■ Aim of the exercise ■
Repeat, exactly as written, the lines from the one with "Item 03: 0 -> 15000" to the final line of the listing, and keep every picture out.

BEGIN Material provided

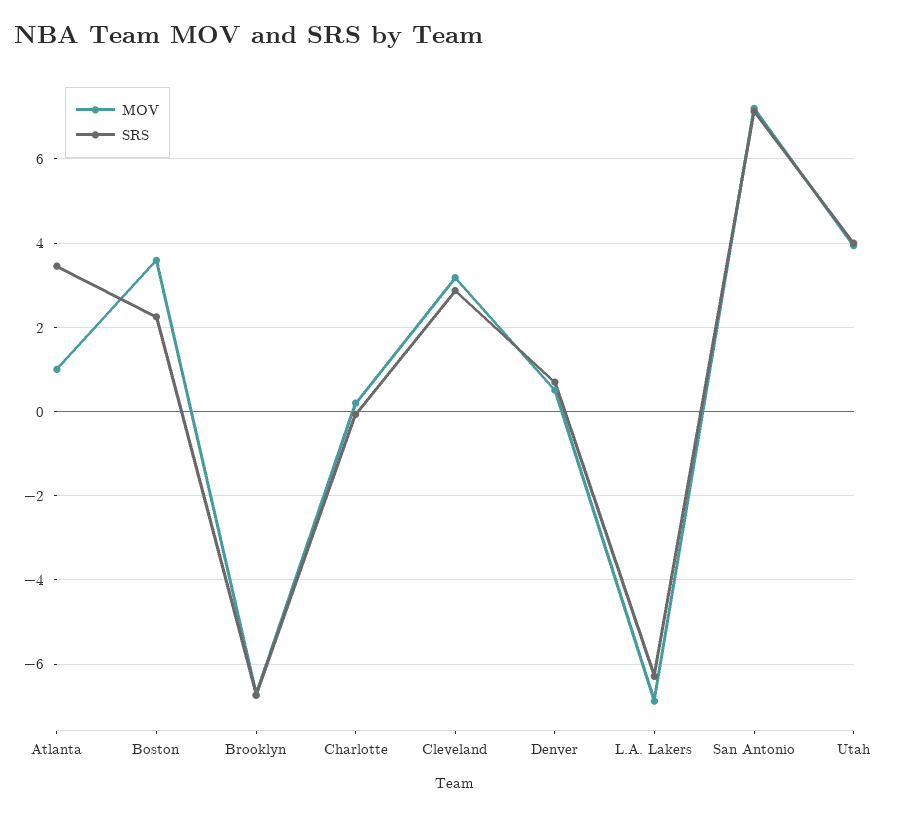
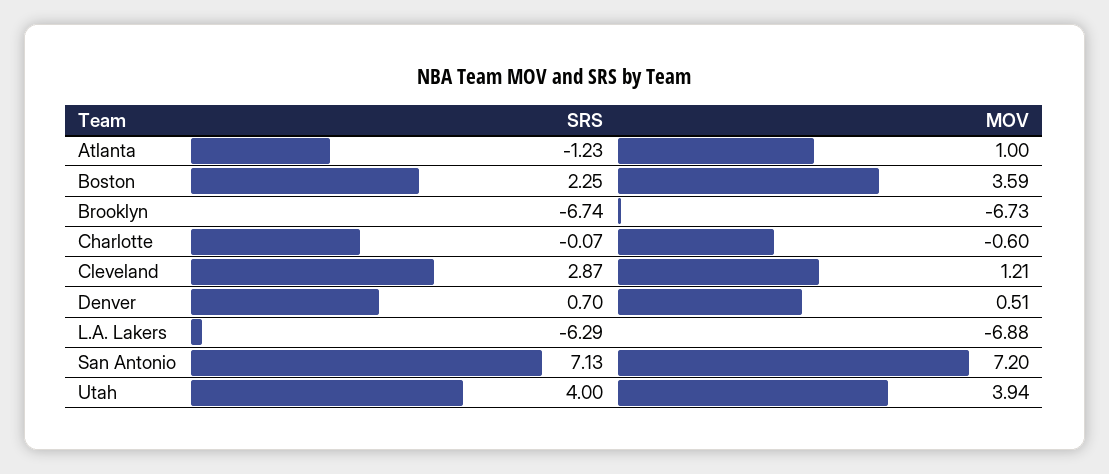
SRS, Atlanta: 3.4 -> -1.23
MOV, Charlotte: 0.2 -> -0.6
MOV, Cleveland: 3.2 -> 1.21

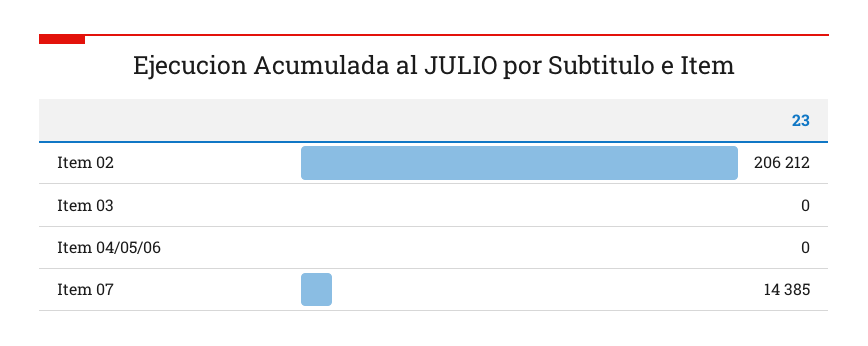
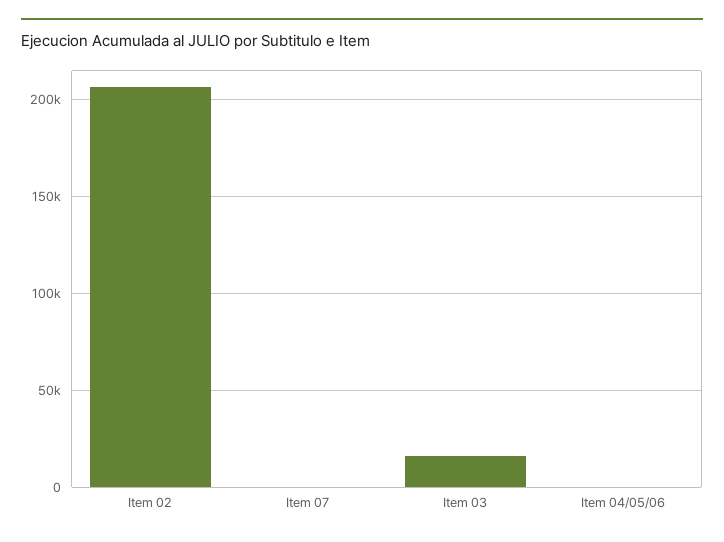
Item 03: 0 -> 15000
Item 07: 14385 -> 0

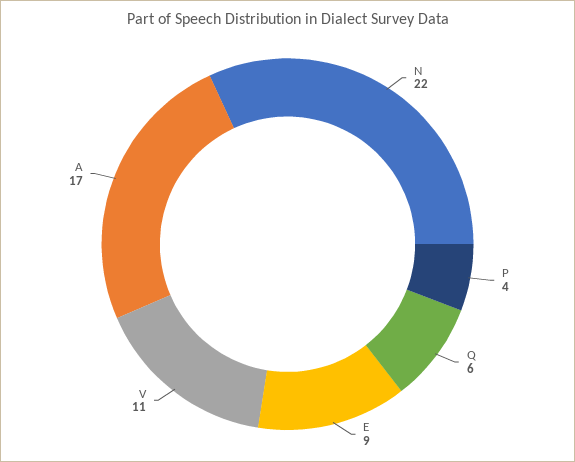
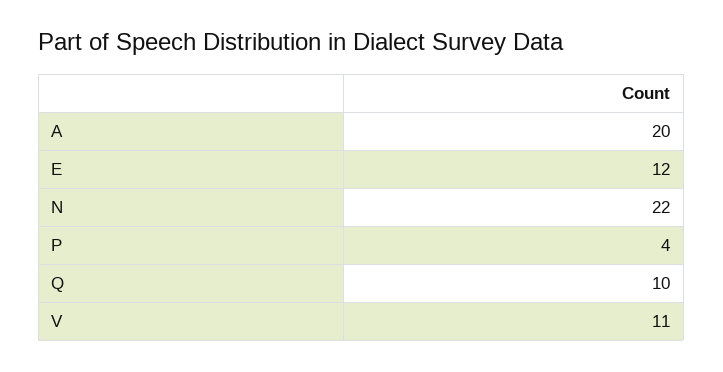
Q: 6 -> 10
E: 9 -> 12
A: 17 -> 20

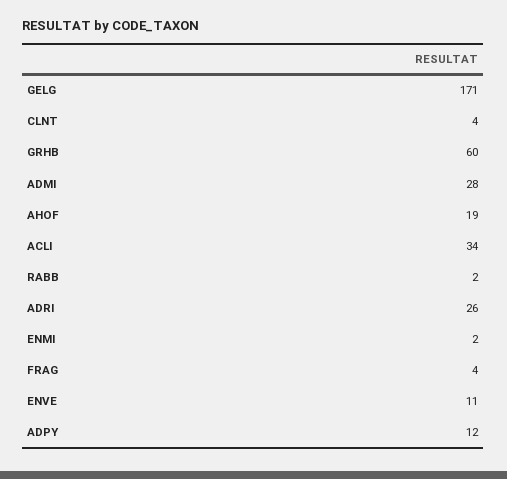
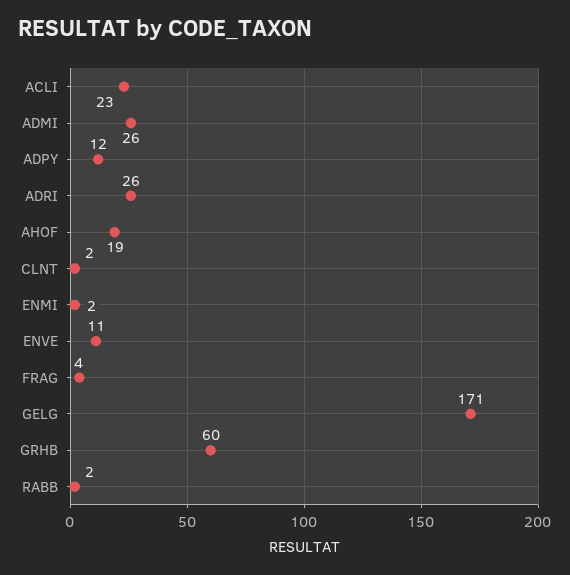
CLNT: 4 -> 2
ADMI: 28 -> 26
ACLI: 34 -> 23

END Material provided

■ Answer below ■
Item 03: 0 -> 15000
Item 07: 14385 -> 0

Q: 6 -> 10
E: 9 -> 12
A: 17 -> 20

CLNT: 4 -> 2
ADMI: 28 -> 26
ACLI: 34 -> 23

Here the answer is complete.